Review: Second 'Venom' movie is all speed and action, with no time to rest or think about the 'Carnage' on display
There’s no subtlety in “Venom: Let There Be Carnage,” the second installment in the Spider-Man-adjacent comic-book franchise — there’s just breakneck action and mayhem, loud, fast and barely in control.
Tom Hardy returns as Eddie Brock, the self-destructive San Francisco reporter who was taken over in the 2018 film “Venom” by an alien symbiote with a lot of teeth and an appetite for human brains. Eddie’s still something of a screw-up, but he’s reached a truce of sorts with his alien alter ego, where Venom agrees not to eat people, no matter how much they might deserve it. In exchange, Venom helps Eddie on his news gathering.
Eddie has been handed a big scoop, exclusive access to imprisoned serial killer Cletus Kasady (Woody Harrelson), whose crimes are so heinous, we’re told, that the governor of California has lifted the moratorium on the death penalty. Shortly before his execution, though, Eddie gets a little too close to Cletus, who bites Eddie on the hand — and transferring a little bit of Venom’s powers into Cletus’ blood stream. In the death chamber, Cletus’ blood fights back against the lethal injection, and out emerges a bigger, meaner symbiote, which takes the name Carnage.
Carnage tells Cletus that he wants to kill his maker, Venom. Cletus wants Carnage to help find and free his lady love, Frances Barrison (Naomie Harris), who was separated from Cletus in the orphanage, and has been sitting in a top-secret lab ever since. Frances, we learn, has the ability to scream at ear-piercing decibel levels, earning her the supervillain moniker Shriek.
Frances also has someone she wants killed: The cop who shot out her left eye. That cop is now an SFPD detective, Mulligan (Stephen Graham), who suspects Eddie knows more about Cletus’ escape than he’s letting on. When Mulligan takes Eddie in for questioning, Eddie uses his one phone call to call his lawyer ex-girlfriend, Anne Weying (Michelle Williams), who’s now engaged to her boyfriend from the first movie, Dr. Dan Lewis (Reid Scott).
Director Andy Serkis has his foot on the accelerator from start to finish, scarcely allowing a moment’s relief from the boom-boom action and computer-animated chaos. That’s probably a wise choice, because the plot — the script is by Kelly Marcel, who co-wrote the first one, and who shares story credit with Hardy — would probably fall apart if one were given 30 seconds to think about it. For starters, it does no good to dwell on how Harrelson’s over-the-top performance, all sneering and snarling and Freddy Krueger-level one-liners, is practically a return to his character from “Natural Born Killers.”

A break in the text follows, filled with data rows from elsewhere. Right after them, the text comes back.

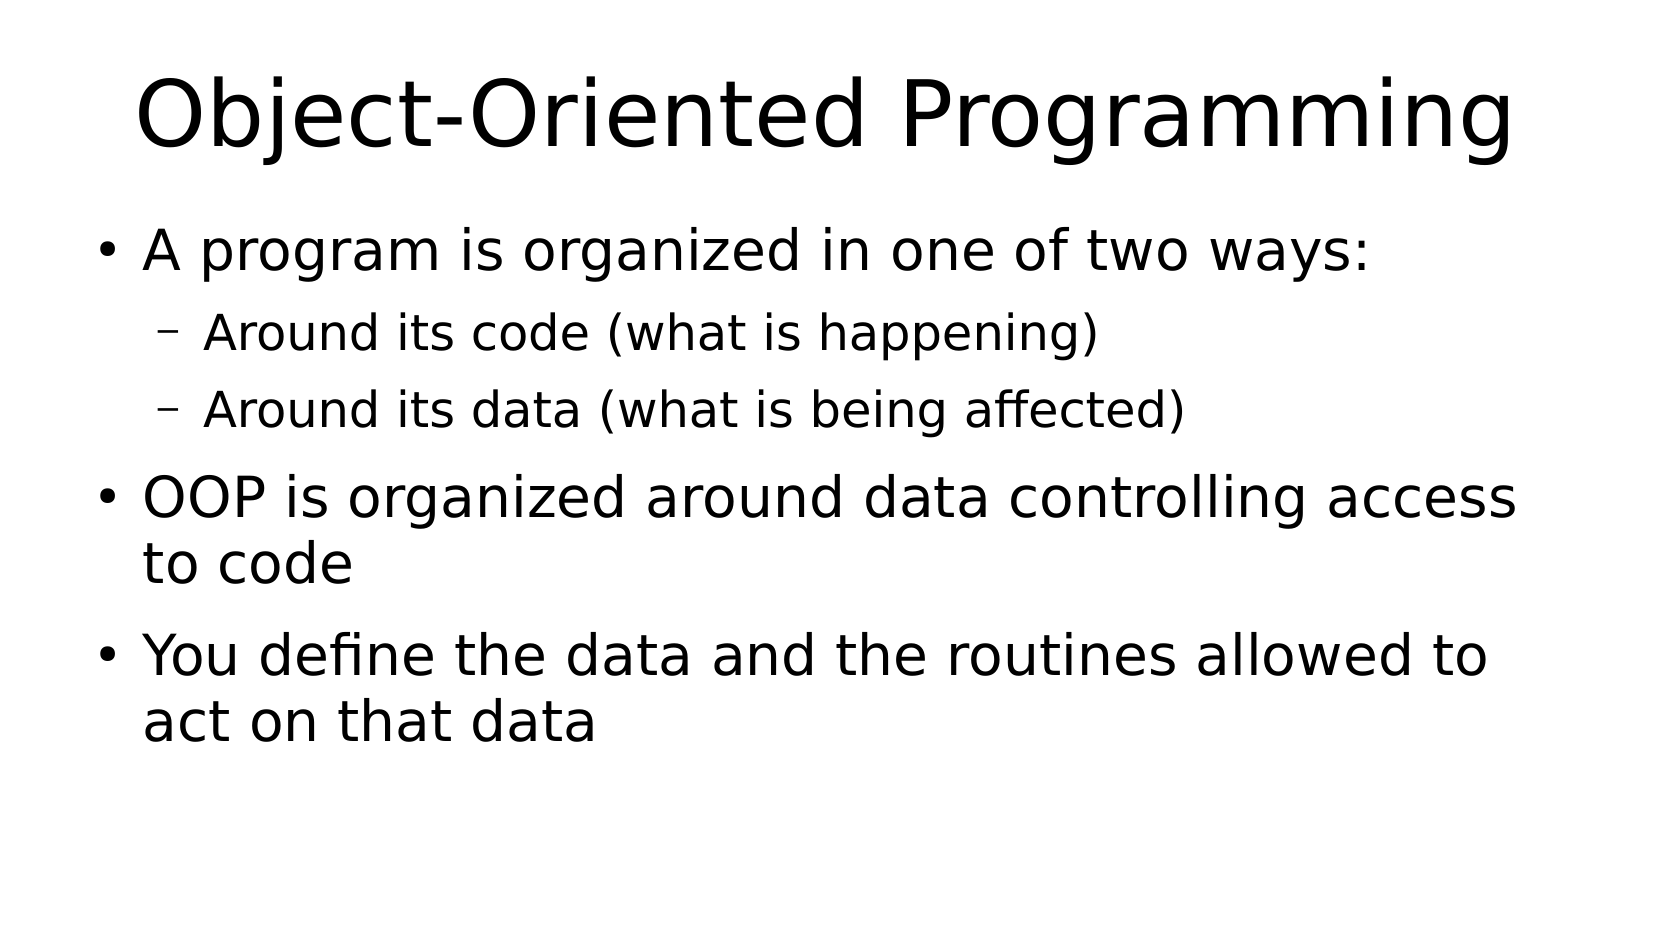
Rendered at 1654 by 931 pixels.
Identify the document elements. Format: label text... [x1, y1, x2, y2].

list A program is organized in one of two ways: Around its code (what is happening) Around its data (what is being affected) OOP is organized around data controlling access to code You define the data and the routines allowed to act on that data [82, 217, 1571, 758]
title Object-Oriented Programming [82, 37, 1571, 193]
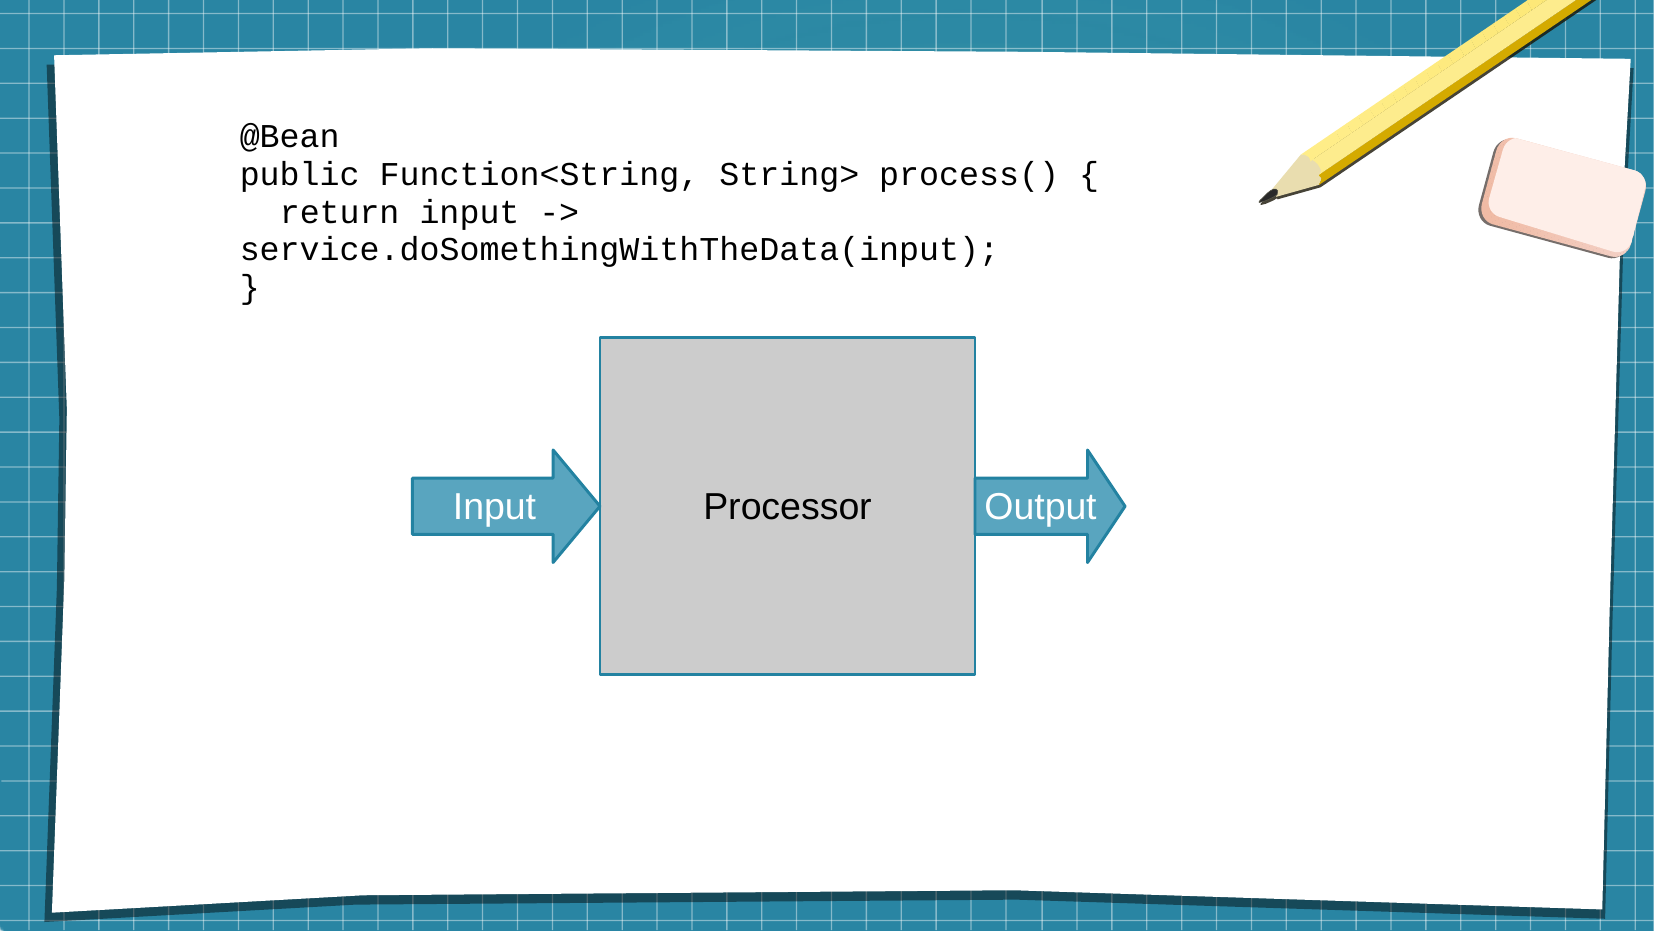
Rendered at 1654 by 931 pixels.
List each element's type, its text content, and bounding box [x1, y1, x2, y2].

But there is a ruthless efficiency in how Serkis fast-forwards through the action beats. And his expertise on performance-capture acting — he is the guy who portrayed Gollum in “The Lord of the Rings,” and Caesar in the “Planet of the Apes” — is deployed well to help Hardy bring out Venom’s physicality.
Hardy comes close to appearing like he’s actually enjoying himself in this big, loud action movie, which may be all we can hope for from such a “serious” actor. He leans into the humor of Eddie’s love-hate relationship with his alien “roommate,” and in the quirks of this Jekyll/Hyde dynamic. Hardy signals to the audience that we shouldn’t take “Venom: Let There Be Carnage” too seriously, whatever the body count, and just treat it like a very messy video game.
——
‘Venom: Let There Be Carnage’
★★1/2
Opens Friday, October 1, in theaters everywhere. Rated PG-13 for intense sequences of violence and action, some strong language, disturbing material and suggestive references. Running time: 93 minutes.